Abstract. The size of electronic data is currently growing at
a faster rate than computer memory and disk storage capacities. For this
reason compression appears always as an attractive choice, if not
mandatory. However space overhead is not the only resource to be optimized
when managing large data collections; in fact data turn out to be useful
only when properly indexed to support search operations that efficiently
extract the user-requested information.
Approaches to combine compression and indexing techniques are nowadays
receiving more and more attention.
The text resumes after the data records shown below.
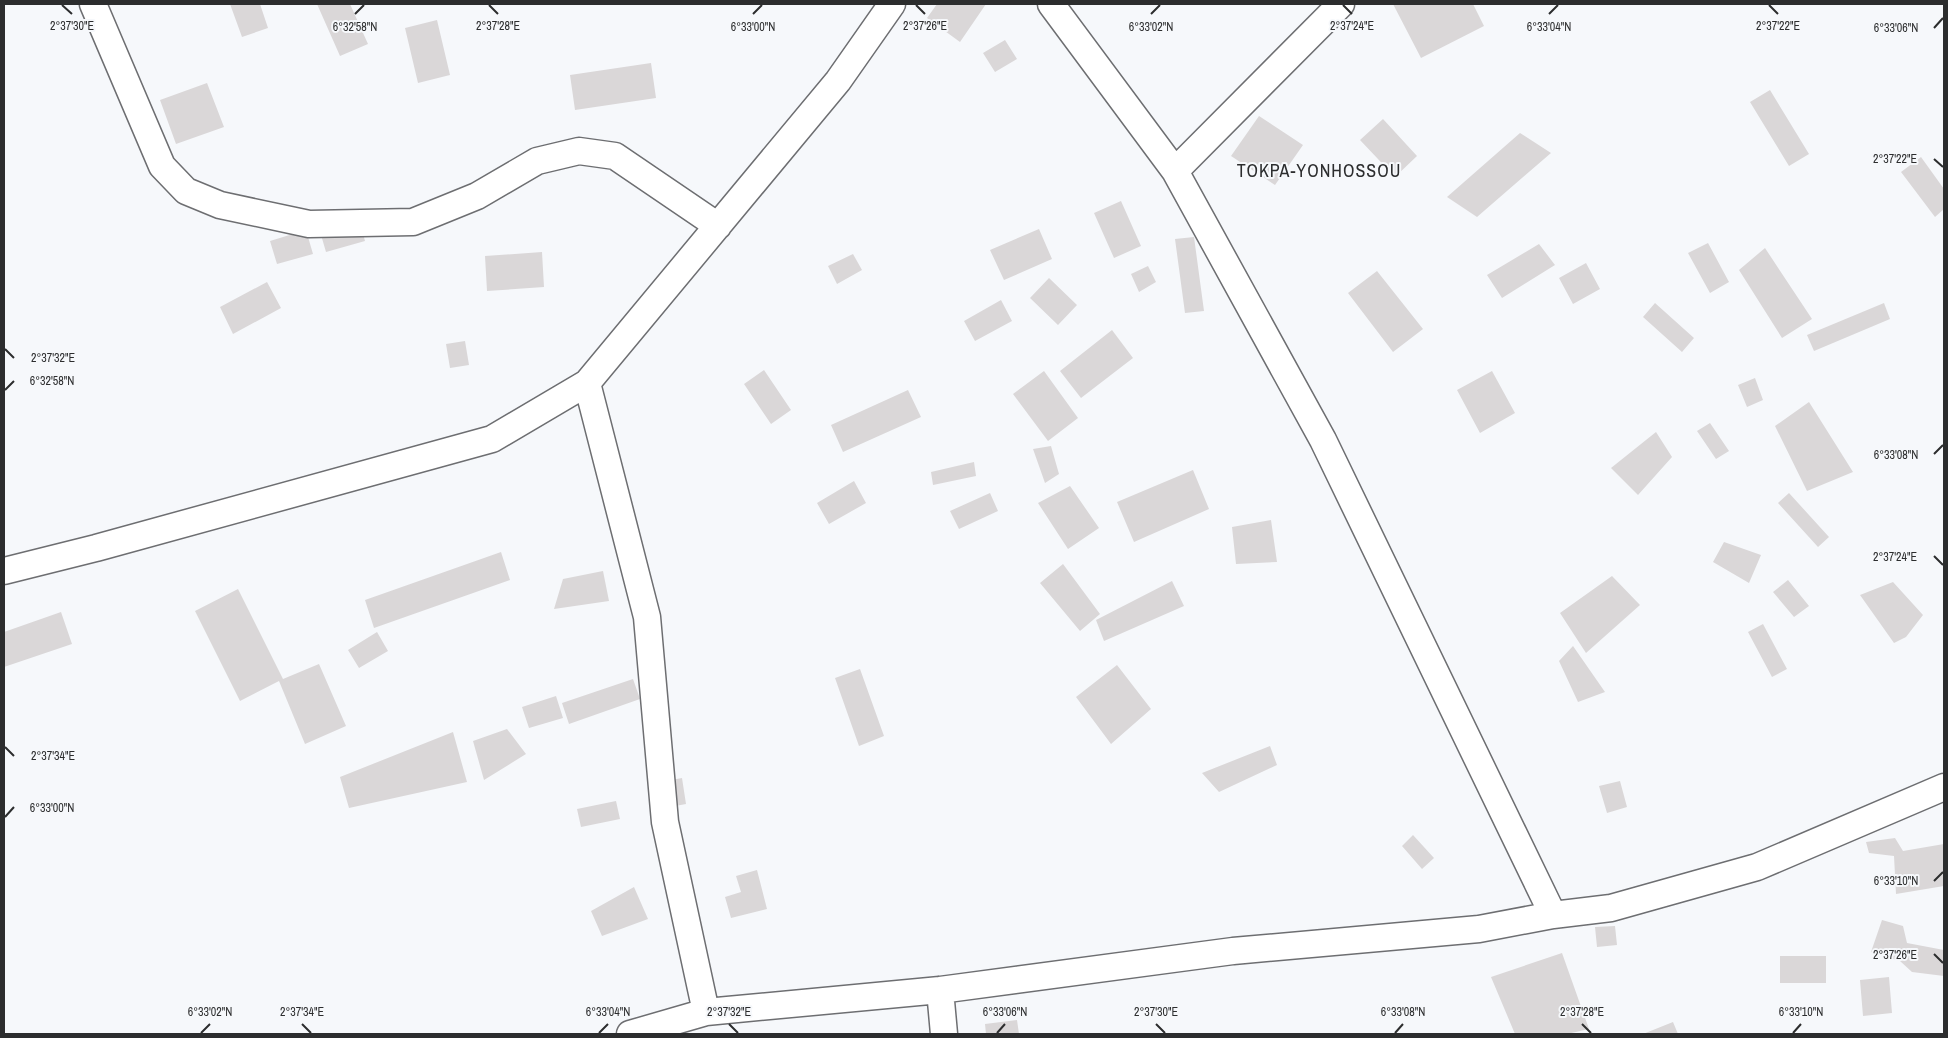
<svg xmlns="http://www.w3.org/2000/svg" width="1948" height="1038" viewBox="0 0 1948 1038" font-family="'Archivo Narrow',sans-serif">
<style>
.building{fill:#dad7d8}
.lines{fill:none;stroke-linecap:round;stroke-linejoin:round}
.minor-casing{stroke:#6d6e71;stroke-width:29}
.minor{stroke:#fff;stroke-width:26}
.ticks{fill:none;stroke:#2c2d2e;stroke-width:2}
.labels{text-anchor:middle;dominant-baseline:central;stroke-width:4;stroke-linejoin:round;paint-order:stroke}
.quarter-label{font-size:18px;letter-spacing:1px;fill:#2c2d2e;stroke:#f6f8fb}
.ticks-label{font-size:12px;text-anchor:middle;fill:#2c2d2e;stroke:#f6f8fb;stroke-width:4;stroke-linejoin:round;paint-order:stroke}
</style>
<rect width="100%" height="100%" fill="#f6f8fb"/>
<path class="building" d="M 230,4 L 260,4 L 268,28 L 242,37 Z
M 317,4 L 350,4 L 368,44 L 340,56 Z
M 937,4 L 986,4 L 960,42 L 927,18 Z
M 1393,4 L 1473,4 L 1484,26 L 1421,58 Z
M 437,20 L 450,75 L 418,83 L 405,28 Z
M 1005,40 L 1017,59 L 995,72 L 983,53 Z
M 651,63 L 656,98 L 575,110 L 570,75 Z
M 207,83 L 224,127 L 176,144 L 160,100 Z
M 1770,90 L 1809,154 L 1789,166 L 1750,102 Z
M 1259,116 L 1303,145 L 1275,185 L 1231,156 Z
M 1383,119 L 1417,156 L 1395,177 L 1360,140 Z
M 1520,133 L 1551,153 L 1477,217 L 1447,197 Z
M 1921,157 L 1944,189 L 1944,209 L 1935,217 L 1901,172 Z
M 1121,201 L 1141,246 L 1114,258 L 1094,213 Z
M 358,216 L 365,241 L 326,252 L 319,228 Z
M 1039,229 L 1052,259 L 1004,280 L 990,250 Z
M 306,230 L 313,254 L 277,264 L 270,241 Z
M 1194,237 L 1204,311 L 1185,313 L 1175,239 Z
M 1708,243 L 1729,282 L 1710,293 L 1688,253 Z
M 1539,244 L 1555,265 L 1502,298 L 1487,275 Z
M 1765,248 L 1812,319 L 1782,338 L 1739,270 Z
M 542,252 L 544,287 L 487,291 L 485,256 Z
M 853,254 L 862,270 L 837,284 L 828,266 Z
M 1586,263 L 1600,289 L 1573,304 L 1559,278 Z
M 1148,266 L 1156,282 L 1139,292 L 1131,274 Z
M 1377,271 L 1423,329 L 1393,352 L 1348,293 Z
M 1049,278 L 1077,305 L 1058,325 L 1030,298 Z
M 267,282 L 281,308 L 233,334 L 220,307 Z
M 1001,300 L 1012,321 L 975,341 L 964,321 Z
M 1655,303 L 1694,338 L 1682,352 L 1643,317 Z
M 1884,303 L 1890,319 L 1814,351 L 1807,335 Z
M 1112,330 L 1133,358 L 1081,398 L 1060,371 Z
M 465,341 L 469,365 L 450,368 L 446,344 Z
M 764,370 L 791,410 L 771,424 L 744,384 Z
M 1044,371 L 1078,418 L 1048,441 L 1013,394 Z
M 1492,371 L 1515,413 L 1480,433 L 1457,390 Z
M 1755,378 L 1763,400 L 1747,407 L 1738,385 Z
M 908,390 L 921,417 L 843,452 L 831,425 Z
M 1809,402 L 1853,472 L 1807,491 L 1775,426 Z
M 1710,423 L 1729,451 L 1716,459 L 1697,431 Z
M 1656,432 L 1672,457 L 1638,495 L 1611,468 Z
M 1051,446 L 1059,474 L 1045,483 L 1033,449 Z
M 974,462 L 976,476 L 933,485 L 931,472 Z
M 1193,470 L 1209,509 L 1134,542 L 1117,502 Z
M 854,481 L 866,503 L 829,524 L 817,503 Z
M 1070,486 L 1099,528 L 1068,549 L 1038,503 Z
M 990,493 L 998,511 L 959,529 L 950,511 Z
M 1789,493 L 1829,537 L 1818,547 L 1778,503 Z
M 1271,520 L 1277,562 L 1236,564 L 1232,527 Z
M 1724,542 L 1761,555 L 1749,583 L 1713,562 Z
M 501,552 L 510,580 L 374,628 L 365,600 Z
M 1063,564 L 1100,614 L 1080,631 L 1040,583 Z
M 603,571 L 609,601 L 554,609 L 563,579 Z
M 1612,576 L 1640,605 L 1586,653 L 1560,613 Z
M 1788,580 L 1809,606 L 1794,617 L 1773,592 Z
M 1172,581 L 1184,606 L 1104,641 L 1096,620 Z
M 1893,582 L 1923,615 L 1906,637 L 1894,643 L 1860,595 Z
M 238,589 L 283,679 L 319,664 L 346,726 L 305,744 L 279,681 L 240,701 L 195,611 Z
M 61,612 L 72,644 L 4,667 L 4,632 Z
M 1763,624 L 1787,669 L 1772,677 L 1748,632 Z
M 377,632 L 388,651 L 359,668 L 348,650 Z
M 1573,646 L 1605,692 L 1578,702 L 1559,661 Z
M 1117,665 L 1151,709 L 1111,744 L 1076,697 Z
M 860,669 L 884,736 L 859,746 L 835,678 Z
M 633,679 L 640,699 L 569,724 L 562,703 Z
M 556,696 L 563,718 L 529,728 L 522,707 Z
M 507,729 L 526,754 L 484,780 L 473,741 Z
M 453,732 L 467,782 L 349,808 L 340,777 Z
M 1270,746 L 1277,765 L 1219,792 L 1202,773 Z
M 682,778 L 686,804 L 670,807 L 666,781 Z
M 1620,781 L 1627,807 L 1607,813 L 1599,786 Z
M 616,801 L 620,819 L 581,827 L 577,809 Z
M 1413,835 L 1434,858 L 1422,869 L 1402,846 Z
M 1895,838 L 1903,851 L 1944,844 L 1944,886 L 1896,894 L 1894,856 L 1869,853 L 1866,842 Z
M 757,870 L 767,909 L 731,918 L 725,897 L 741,892 L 736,876 Z
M 634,887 L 648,919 L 602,936 L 591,911 Z
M 1882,920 L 1903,926 L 1907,943 L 1944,950 L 1944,976 L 1912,972 L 1900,961 L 1871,952 Z
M 1615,926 L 1617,945 L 1597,947 L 1595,927 Z
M 1562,953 L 1589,1029 L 1567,1034 L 1515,1034 L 1491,977 Z
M 1780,956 L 1826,956 L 1826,983 L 1780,983 Z
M 1889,977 L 1892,1013 L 1863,1016 L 1860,980 Z
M 1017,1020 L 1019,1034 L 986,1034 L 985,1024 Z
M 1673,1022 L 1678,1034 L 1643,1034 Z"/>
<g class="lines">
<g class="minor-casing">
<path id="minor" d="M 93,4 L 162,166 L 186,191 L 220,205 L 309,224 L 413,222 L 477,196 L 537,161 L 579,151 L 615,156 L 718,226
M 1051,4 L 1175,171 L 1323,440 L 1553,915
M 1175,171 L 1341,4
M 587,383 L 647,617 L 665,822 L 706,1012
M 4,571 L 96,548 L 492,439 L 587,383 L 838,81 L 892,4
M 940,990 L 944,1034
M 630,1034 L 706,1012 L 940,990 L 1233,951 L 1479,929 L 1553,915 L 1611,908 L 1757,867 L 1944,787"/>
</g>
<use href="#minor" class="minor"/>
</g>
<path class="ticks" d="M 62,5 L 72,14M 489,5 L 498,14M 916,5 L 925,14M 1343,5 L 1352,14M 1769,5 L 1778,14M 355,14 L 364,5M 753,14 L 762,5M 1151,14 L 1160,5M 1549,14 L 1558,5M 1934,28 L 1943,18M 1934,159 L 1943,167M 5,349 L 14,358M 5,390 L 14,381M 1934,454 L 1943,445M 1934,556 L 1943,565M 5,747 L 14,756M 5,817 L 14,807M 1934,881 L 1943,872M 1934,954 L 1943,963M 302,1024 L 311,1033M 729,1024 L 738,1033M 1156,1024 L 1165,1033M 1582,1024 L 1591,1033M 201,1033 L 210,1024M 599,1033 L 608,1024M 997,1033 L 1005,1024M 1395,1033 L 1403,1024M 1793,1033 L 1801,1024"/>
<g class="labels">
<g class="quarter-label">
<text x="1319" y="170">TOKPA-YONHOSSOU</text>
</g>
</g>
<g class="ticks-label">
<text x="72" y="30">2°37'30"E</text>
<text x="498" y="30">2°37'28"E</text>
<text x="925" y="30">2°37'26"E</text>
<text x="1352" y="30">2°37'24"E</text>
<text x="1778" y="30">2°37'22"E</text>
<text x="355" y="31">6°32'58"N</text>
<text x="753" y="31">6°33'00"N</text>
<text x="1151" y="31">6°33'02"N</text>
<text x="1549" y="31">6°33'04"N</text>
<text x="1896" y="32">6°33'06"N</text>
<text x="1895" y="163">2°37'22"E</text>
<text x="53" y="362">2°37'32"E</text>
<text x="52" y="385">6°32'58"N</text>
<text x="1896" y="459">6°33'08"N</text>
<text x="1895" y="561">2°37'24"E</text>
<text x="53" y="760">2°37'34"E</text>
<text x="52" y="812">6°33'00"N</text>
<text x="1896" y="885">6°33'10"N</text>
<text x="1895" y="959">2°37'26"E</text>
<text x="210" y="1016">6°33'02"N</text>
<text x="608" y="1016">6°33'04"N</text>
<text x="1005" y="1016">6°33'06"N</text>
<text x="1403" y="1016">6°33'08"N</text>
<text x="1801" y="1016">6°33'10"N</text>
<text x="302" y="1016">2°37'34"E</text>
<text x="729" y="1016">2°37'32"E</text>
<text x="1156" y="1016">2°37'30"E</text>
<text x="1582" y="1016">2°37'28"E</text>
</g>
<rect width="1948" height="1038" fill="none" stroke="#2c2d2e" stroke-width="10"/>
</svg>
A first step towards the design of a
compressed full-text index achieving guaranteed performance in the worst
case has been recently done in [Ferragina-Manzini
FOCS 2000]. The novelty of that index resides in the careful combination
of the compression algorithm proposed by Burrows and Wheeler with the suffix
array data structure. The index is opportunistic in that, although
no assumption on a particular fixed distribution is made, it takes advantage
of the compressibility of the input data by decreasing the space occupancy
at no significant asymptotic slowdown in the query performance.
In this paper we present an implementation of this index and perform
an extensive set of experiments on various text collections. These experiments
show that our index is compact (its space occupancy is close to the one
achieved by the best known compressors), it is fast in counting the number
of occurrences of a pattern, and the cost of their retrieval is reasonable
when they are few (i.e. in case of a selective query).